By Susie Moore
Give time, time.” —Martha Beck
[M]y dad died when I was 19, when he was almost 60. He was a writer like me. He was also an addict. It was expected (he had a bad heart and no plans to surrender his vices), but it was still a shock when it actually happened. Sometimes it feels like 14 years ago. Sometimes it feels like it all happened so recently—especially when he visits me in dreams.
When I reflect upon my what I’ve learned about loss, grief, and life in the years since, these are four truths I know for sure:
1. Love is stronger than death.
I still have a father. He lives within me and my sister and in our memories. When I make an English roast dinner, drive a car (he taught me how), play Scrabble or cards, read the classics, watch English television, and even sit down to write, I feel his presence. The first time I held the book I’d authored in my hands, I felt him say, “I told you so! You did it.”
When someone leaves your life, all that’s gone is his or her physical form. That notion has been tremendously comforting to me.
2. Spending real time with loved ones is important.
I visit my mum in the U.K. twice per year. Life is busy, yes. But making time for the people you love matters. Spend time with your parents (and everyone who’s important to you). And try not to spend all the time you’re with them on your phone.
Ask them questions. What did they think about the world when they were your age? What were they doing? What year were they the happiest? What are their favorite memories of you? Write it down too! You’ll revisit those stories many times in your life.
3. Just because someone looks OK doesn’t mean they are OK.

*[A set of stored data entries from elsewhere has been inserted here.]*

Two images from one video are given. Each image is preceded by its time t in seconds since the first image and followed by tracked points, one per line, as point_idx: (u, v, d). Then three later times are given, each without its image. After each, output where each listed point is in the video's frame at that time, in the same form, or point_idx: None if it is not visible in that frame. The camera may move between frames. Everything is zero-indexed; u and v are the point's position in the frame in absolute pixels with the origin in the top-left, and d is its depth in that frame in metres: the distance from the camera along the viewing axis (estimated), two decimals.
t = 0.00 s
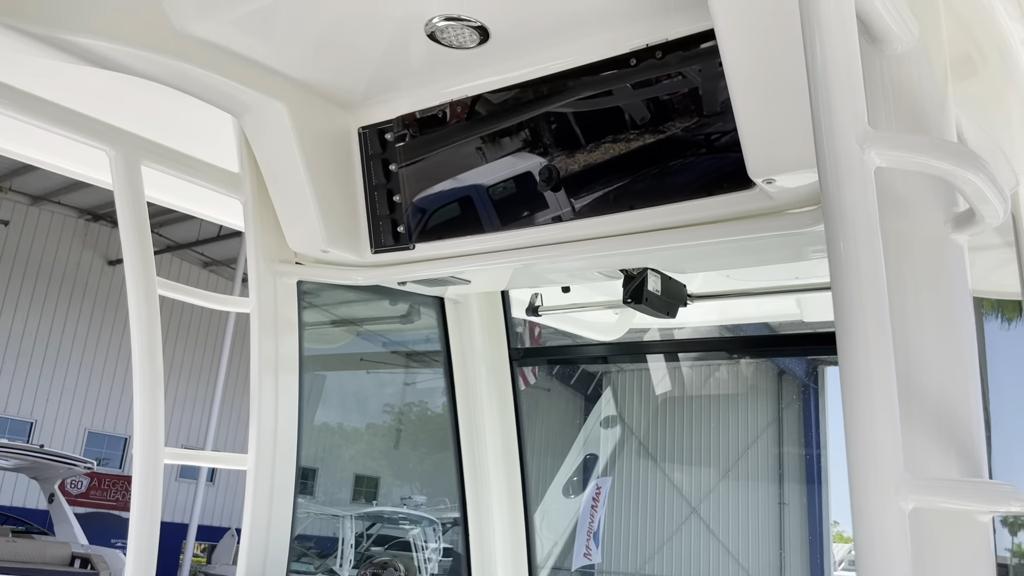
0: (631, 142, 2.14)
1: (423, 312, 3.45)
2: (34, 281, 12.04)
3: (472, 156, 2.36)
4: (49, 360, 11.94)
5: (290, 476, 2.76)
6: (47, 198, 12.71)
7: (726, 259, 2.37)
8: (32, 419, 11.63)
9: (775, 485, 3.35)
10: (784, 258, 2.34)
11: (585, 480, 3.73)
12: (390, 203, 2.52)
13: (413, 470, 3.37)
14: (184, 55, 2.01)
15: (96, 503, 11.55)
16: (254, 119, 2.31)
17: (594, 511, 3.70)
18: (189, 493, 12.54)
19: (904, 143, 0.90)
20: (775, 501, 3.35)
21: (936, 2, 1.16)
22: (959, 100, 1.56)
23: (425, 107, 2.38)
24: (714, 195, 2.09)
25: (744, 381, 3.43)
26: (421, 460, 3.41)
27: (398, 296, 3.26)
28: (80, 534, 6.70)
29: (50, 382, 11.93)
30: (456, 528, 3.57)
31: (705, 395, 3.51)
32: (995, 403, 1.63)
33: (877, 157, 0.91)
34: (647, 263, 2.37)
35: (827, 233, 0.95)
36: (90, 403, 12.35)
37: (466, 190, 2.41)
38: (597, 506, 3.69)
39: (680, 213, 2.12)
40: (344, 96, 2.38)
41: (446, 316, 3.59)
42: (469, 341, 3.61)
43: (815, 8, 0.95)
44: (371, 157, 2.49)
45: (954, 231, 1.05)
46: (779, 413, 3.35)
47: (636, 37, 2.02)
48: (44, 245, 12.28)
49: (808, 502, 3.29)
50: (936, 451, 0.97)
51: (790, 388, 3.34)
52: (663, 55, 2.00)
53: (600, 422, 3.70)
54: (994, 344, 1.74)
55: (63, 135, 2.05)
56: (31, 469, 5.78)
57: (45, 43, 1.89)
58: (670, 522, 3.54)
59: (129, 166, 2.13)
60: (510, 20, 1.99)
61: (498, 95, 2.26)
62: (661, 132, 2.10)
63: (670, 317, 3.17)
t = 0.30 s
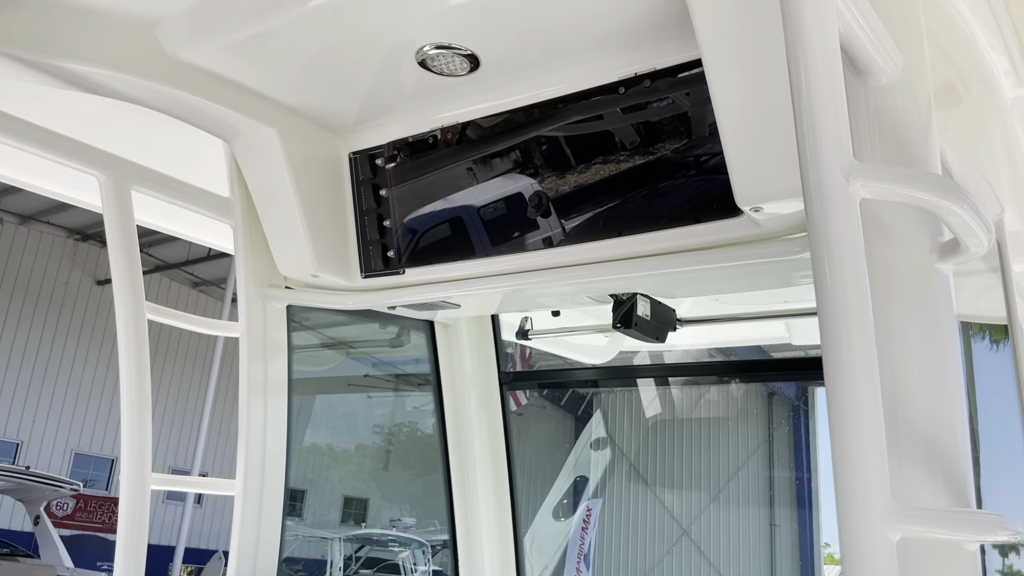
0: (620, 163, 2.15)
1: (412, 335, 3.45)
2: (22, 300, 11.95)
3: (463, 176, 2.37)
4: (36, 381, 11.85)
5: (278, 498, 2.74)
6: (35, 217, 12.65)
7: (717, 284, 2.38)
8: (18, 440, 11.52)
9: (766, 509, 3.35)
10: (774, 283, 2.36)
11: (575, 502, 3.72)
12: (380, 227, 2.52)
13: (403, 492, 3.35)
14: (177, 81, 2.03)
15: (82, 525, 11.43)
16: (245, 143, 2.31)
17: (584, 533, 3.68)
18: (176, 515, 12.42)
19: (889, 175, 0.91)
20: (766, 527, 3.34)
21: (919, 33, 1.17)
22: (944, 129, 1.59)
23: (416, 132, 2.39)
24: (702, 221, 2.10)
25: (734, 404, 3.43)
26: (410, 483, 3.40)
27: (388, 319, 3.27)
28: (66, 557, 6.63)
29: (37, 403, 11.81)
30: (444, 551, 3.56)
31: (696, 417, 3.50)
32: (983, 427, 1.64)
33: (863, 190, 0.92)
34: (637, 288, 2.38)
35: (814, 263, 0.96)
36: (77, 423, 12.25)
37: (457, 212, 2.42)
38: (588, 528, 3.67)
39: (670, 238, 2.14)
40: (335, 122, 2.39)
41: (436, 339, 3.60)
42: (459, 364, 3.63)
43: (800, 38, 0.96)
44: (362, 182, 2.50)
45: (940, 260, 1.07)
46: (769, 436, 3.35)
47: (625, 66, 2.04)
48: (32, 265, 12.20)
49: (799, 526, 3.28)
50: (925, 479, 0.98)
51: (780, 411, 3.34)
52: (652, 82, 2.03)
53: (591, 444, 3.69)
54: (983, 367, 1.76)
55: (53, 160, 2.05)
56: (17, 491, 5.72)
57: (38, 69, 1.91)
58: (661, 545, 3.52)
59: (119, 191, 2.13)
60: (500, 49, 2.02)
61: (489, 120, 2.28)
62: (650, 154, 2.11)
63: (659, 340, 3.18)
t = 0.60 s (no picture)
0: (614, 173, 2.16)
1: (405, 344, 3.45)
2: (13, 310, 11.89)
3: (456, 186, 2.37)
4: (28, 390, 11.79)
5: (271, 509, 2.73)
6: (27, 227, 12.61)
7: (709, 293, 2.38)
8: (9, 450, 11.43)
9: (759, 518, 3.34)
10: (767, 292, 2.37)
11: (569, 512, 3.70)
12: (373, 237, 2.52)
13: (396, 502, 3.34)
14: (170, 91, 2.03)
15: (73, 536, 11.35)
16: (238, 153, 2.31)
17: (577, 543, 3.66)
18: (168, 526, 12.35)
19: (879, 185, 0.91)
20: (760, 536, 3.33)
21: (909, 43, 1.18)
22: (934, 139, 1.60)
23: (409, 141, 2.40)
24: (694, 230, 2.10)
25: (728, 413, 3.43)
26: (403, 493, 3.38)
27: (381, 329, 3.27)
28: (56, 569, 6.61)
29: (28, 414, 11.74)
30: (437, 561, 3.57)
31: (690, 426, 3.49)
32: (975, 435, 1.65)
33: (853, 200, 0.93)
34: (630, 297, 2.39)
35: (805, 272, 0.96)
36: (69, 433, 12.18)
37: (450, 221, 2.42)
38: (581, 538, 3.65)
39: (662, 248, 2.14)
40: (328, 132, 2.40)
41: (428, 348, 3.60)
42: (452, 374, 3.64)
43: (791, 47, 0.97)
44: (355, 193, 2.50)
45: (930, 269, 1.07)
46: (763, 445, 3.34)
47: (617, 76, 2.05)
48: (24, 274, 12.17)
49: (792, 535, 3.28)
50: (918, 489, 0.97)
51: (773, 421, 3.34)
52: (644, 92, 2.04)
53: (584, 453, 3.68)
54: (975, 375, 1.77)
55: (46, 170, 2.05)
56: (7, 504, 5.68)
57: (32, 79, 1.91)
58: (655, 554, 3.51)
59: (111, 201, 2.12)
60: (493, 59, 2.03)
61: (481, 129, 2.28)
62: (643, 163, 2.12)
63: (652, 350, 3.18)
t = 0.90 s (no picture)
0: (610, 169, 2.16)
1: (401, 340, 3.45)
2: (7, 310, 11.88)
3: (453, 183, 2.38)
4: (23, 389, 11.77)
5: (267, 508, 2.72)
6: (20, 226, 12.58)
7: (704, 288, 2.39)
8: (4, 450, 11.42)
9: (755, 513, 3.35)
10: (762, 288, 2.38)
11: (565, 508, 3.71)
12: (369, 233, 2.52)
13: (393, 499, 3.34)
14: (164, 88, 2.03)
15: (69, 535, 11.36)
16: (233, 149, 2.31)
17: (574, 540, 3.66)
18: (165, 525, 12.38)
19: (872, 179, 0.92)
20: (755, 531, 3.34)
21: (902, 40, 1.19)
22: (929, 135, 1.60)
23: (404, 138, 2.39)
24: (689, 226, 2.10)
25: (723, 408, 3.44)
26: (400, 489, 3.38)
27: (377, 325, 3.27)
28: (52, 567, 6.62)
29: (23, 414, 11.74)
30: (433, 558, 3.57)
31: (686, 422, 3.50)
32: (970, 430, 1.65)
33: (848, 193, 0.93)
34: (625, 293, 2.39)
35: (799, 266, 0.96)
36: (64, 432, 12.16)
37: (445, 219, 2.42)
38: (578, 534, 3.66)
39: (657, 243, 2.14)
40: (323, 128, 2.39)
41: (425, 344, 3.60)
42: (448, 370, 3.64)
43: (785, 43, 0.97)
44: (350, 189, 2.50)
45: (925, 263, 1.09)
46: (758, 440, 3.35)
47: (612, 71, 2.05)
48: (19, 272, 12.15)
49: (788, 530, 3.29)
50: (913, 483, 0.98)
51: (769, 415, 3.35)
52: (639, 88, 2.04)
53: (580, 450, 3.68)
54: (970, 371, 1.77)
55: (40, 167, 2.04)
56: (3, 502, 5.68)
57: (25, 77, 1.90)
58: (651, 549, 3.51)
59: (106, 198, 2.11)
60: (487, 55, 2.03)
61: (477, 126, 2.28)
62: (639, 159, 2.12)
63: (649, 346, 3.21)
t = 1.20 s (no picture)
0: (607, 154, 2.17)
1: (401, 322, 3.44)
2: (6, 298, 11.89)
3: (450, 168, 2.37)
4: (23, 377, 11.80)
5: (268, 494, 2.73)
6: (18, 213, 12.57)
7: (702, 268, 2.39)
8: (5, 437, 11.45)
9: (754, 493, 3.37)
10: (760, 267, 2.38)
11: (565, 491, 3.73)
12: (367, 214, 2.52)
13: (393, 484, 3.35)
14: (160, 68, 2.02)
15: (72, 521, 11.42)
16: (230, 132, 2.30)
17: (574, 523, 3.69)
18: (166, 511, 12.47)
19: (872, 153, 0.92)
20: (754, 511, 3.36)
21: (902, 16, 1.18)
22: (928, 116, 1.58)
23: (402, 119, 2.38)
24: (688, 205, 2.11)
25: (722, 390, 3.45)
26: (400, 474, 3.40)
27: (376, 308, 3.27)
28: (54, 553, 6.69)
29: (23, 401, 11.77)
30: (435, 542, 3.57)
31: (684, 404, 3.52)
32: (968, 408, 1.67)
33: (848, 167, 0.93)
34: (624, 273, 2.40)
35: (799, 245, 0.96)
36: (64, 419, 12.20)
37: (444, 204, 2.42)
38: (578, 517, 3.68)
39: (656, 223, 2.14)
40: (320, 109, 2.38)
41: (425, 327, 3.60)
42: (448, 352, 3.63)
43: (785, 18, 0.96)
44: (348, 170, 2.49)
45: (924, 239, 1.08)
46: (756, 420, 3.37)
47: (611, 49, 2.04)
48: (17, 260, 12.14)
49: (786, 510, 3.31)
50: (912, 456, 0.99)
51: (768, 397, 3.37)
52: (637, 67, 2.03)
53: (580, 433, 3.71)
54: (968, 353, 1.78)
55: (36, 149, 2.03)
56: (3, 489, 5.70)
57: (21, 58, 1.88)
58: (651, 532, 3.54)
59: (104, 179, 2.11)
60: (486, 34, 2.02)
61: (475, 108, 2.27)
62: (637, 144, 2.12)
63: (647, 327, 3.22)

After losing her husband suddenly last year, Sheryl Sandberg said, “Don’t ask someone who’s grieving, ‘How are you?’ Ask, ‘How are you today?’”
Emotions for someone who’s grieving are a roller coaster—they can go from laughter to tears in seconds. There is no right or wrong way to grieve, and we should never judge anyone who is experiencing grief. The process is deeply personal. I don’t talk about my father unless it’s with my family or I’m speaking to someone going through a similar experience. I don’t want sympathy or questions. This is my way of handling things, and that’s OK.
4. Death can inspire you to live life to its fullest.
If I live to my dad’s age (and I hope to live much longer than that), my life is already more than halfway through. This sounds scary, but to me, it’s motivating. Death gives life meaning. When I contemplate my own imminent death one day, I feel courageous, fearless, and powerful. You’re allowed to feel this way too. The hardest lessons bring the greatest freedoms.
I think of my dad every day—especially when something funny happens. And I talk to him every time I achieve a significant milestone. I admit: I’m jealous when I see other people with their dads. And that’s OK too. I practice compassion for my own emotions, which I consider the highest form of self-care.
My grief has changed shape over the years, but it’s true what they say about time. My physical pangs of suffering are fewer now. And in moments of questioning, the most healing thing I can think to do is live a life he would be proud of. Because we’ll always be in it together.